- _Supplied text_
┌────────
1 - 973 - 746 - 2582

Mon - Thurs: 9am to 8pm ET, Fri 9am to 5pm ET

Occupation Therapy: Relearning Activities Of Daily Living

By Julie Davis

Injury, disability, or diseases are among the factors that can affect the ability to carry out activities of daily living (ADLs). Stroke, for example, is the number one cause of disability among American adults. According to the National Stroke Association, about 5.4 million Americans face every day hampered by the effects of stroke, while millions more of their family members are involved in helping them recover.

Occupational therapy is an important part of this rehabilitation process. Occupational therapy practitioners will guide the rehab process, but it is essential for the stroke survivor and family members to be involved. For occupational therapy to be successful, the activities associated with it must be meaningful to the patient, and that meaning becomes most apparent when the family participates.

In occupational therapy, the objective is to enable the patient regain the ability to perform personal tasks (such as household activities) and professional tasks (such as job-related activities). Occupational therapy is primarily concerned about the ADLs because these enable the individual to live independently. The approach to rehab therapy will be individualized, taking into account the personal needs and interests of the patient. The program should be designed to improve motor skills, cognitive and communication capabilities, as well as the ability for social interaction.

Before occupational therapy can begin, there must be a referral for rehabilitation from the patient’s physician. The referral is like a prescription: it contains information on the nature and history of the injury or disease and defines the goals of the therapy.

After a period of observation to find out what the patient needs, the occupational therapist determines routines to promote health and develop the impaired skills. Appropriate exercises are recommended to motivate performance and encourage more active life both in the house and the community.

In some cases, it may be necessary to eliminate, alter or modify items in the daily routine. The patient and the caregiver are trained in efficient and safe techniques of transferring between toilet, chair and other surfaces. Modifications, such as shaving or changing clothes with just one hand, are taught. Ways to prepare food without unnecessary movements may be demonstrated. The therapist may recommend clothing and dressing aids like fasteners to help put on clothes and shoes. To get around memory problems, the patient may be taught how to use drug organizers and to write down things they need to remember.
└────────
- _Exercise tasks_
**A)** Return the stretch of the occupational therapy article from "Occupational therapy is an" through "the family participates.", word for word.
**B)** Carry the occupational therapy article forward from its last sentence.
The items that come next are separate material, not part of the occupational therapy article.

- _Extracted records_
┌────────
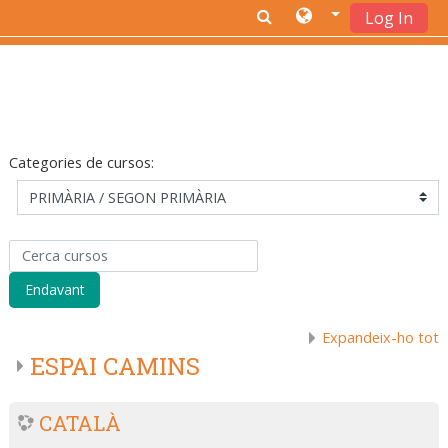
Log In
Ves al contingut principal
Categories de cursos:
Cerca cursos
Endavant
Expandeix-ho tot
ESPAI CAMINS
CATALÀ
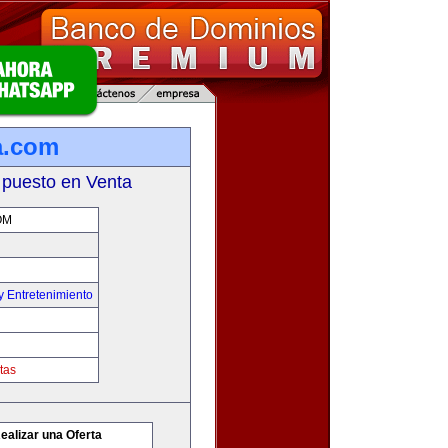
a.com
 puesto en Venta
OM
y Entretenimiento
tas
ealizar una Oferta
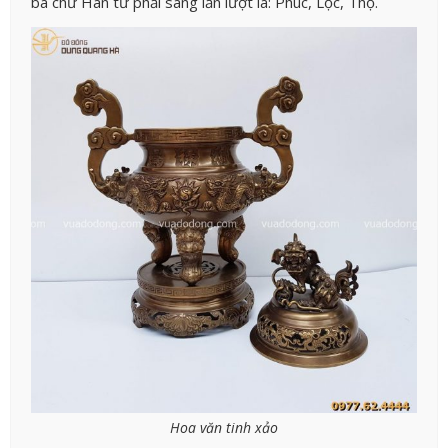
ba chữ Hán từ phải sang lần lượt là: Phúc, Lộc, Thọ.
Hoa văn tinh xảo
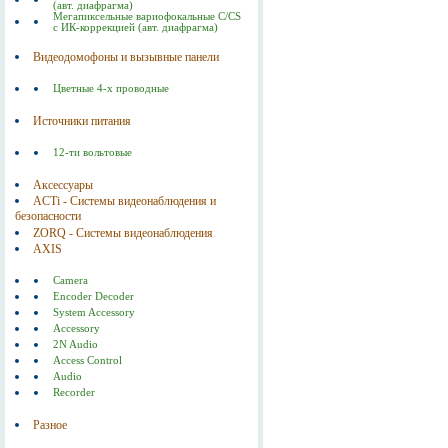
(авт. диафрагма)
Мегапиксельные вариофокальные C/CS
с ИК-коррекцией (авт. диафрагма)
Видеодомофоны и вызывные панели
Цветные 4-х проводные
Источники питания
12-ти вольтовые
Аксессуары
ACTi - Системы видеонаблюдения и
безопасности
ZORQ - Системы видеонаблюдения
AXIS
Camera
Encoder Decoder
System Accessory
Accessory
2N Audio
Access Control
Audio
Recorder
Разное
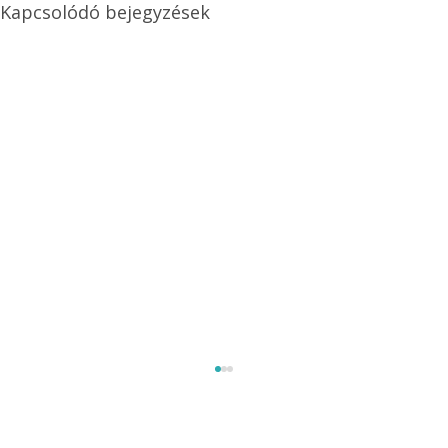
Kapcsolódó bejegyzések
└────────
┌────────
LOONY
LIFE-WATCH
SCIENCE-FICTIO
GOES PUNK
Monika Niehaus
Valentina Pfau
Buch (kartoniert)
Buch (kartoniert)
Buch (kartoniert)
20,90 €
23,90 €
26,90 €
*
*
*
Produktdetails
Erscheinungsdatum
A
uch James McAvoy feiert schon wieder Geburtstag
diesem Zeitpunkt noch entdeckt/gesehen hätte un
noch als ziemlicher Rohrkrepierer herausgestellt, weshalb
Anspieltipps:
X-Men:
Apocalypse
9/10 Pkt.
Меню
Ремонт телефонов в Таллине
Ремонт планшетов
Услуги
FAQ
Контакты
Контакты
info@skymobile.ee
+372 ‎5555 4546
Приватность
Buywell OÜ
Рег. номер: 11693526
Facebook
└────────
- _Results for the exercise_
**A)**
Occupational therapy is an important part of this rehabilitation process. Occupational therapy practitioners will guide the rehab process, but it is essential for the stroke survivor and family members to be involved. For occupational therapy to be successful, the activities associated with it must be meaningful to the patient, and that meaning becomes most apparent when the family participates.

**B)**
Suitable means of adapting to work functions and facilitating community activity are taught, such as ways of going to the grocery without driving, using hearing aids in different situations and traveling safely with or without assistive mobility devices like canes. In particular, ways to maneuver a wheelchair in grocery aisles or office corridors need to be learned. Patients may be trained in the use of ergonomic keyboards to reduce physical strain on their arms.

The choice of assistive mobility devices from among various options will be important. Grab bars for use in the bathroom help those with balance problems, while shower chairs are suitable for those unable to stand for any length of time. Difficulty getting in or out of the tub may be solved with bathtub benches, while difficulty eating due to hand tremors may be addressed with weighted or large-handled eating utensils like a swivel spoons.

Assistive mobility devices should be chosen just as carefully. The suitability of walking canes or walkers depends on the strength of the hands and legs, as well as the balance and coordination. The occupational therapist must make sure a wheelchair is properly fitted to the patient’s dimensions; if necessary, upper-extremity amputees need to be trained in its use.

Occupational therapy offers immense benefits to patients. For a stroke sufferer, the likelihood of needing to move to an assisted-care home goes down 40 percent if occupational therapy is provided. Further deterioration is arrested and the individual is more likely to regain independence in performing ADLs. As added benefit, the interventions also result in fewer burdens to family members who provide care to their loved ones.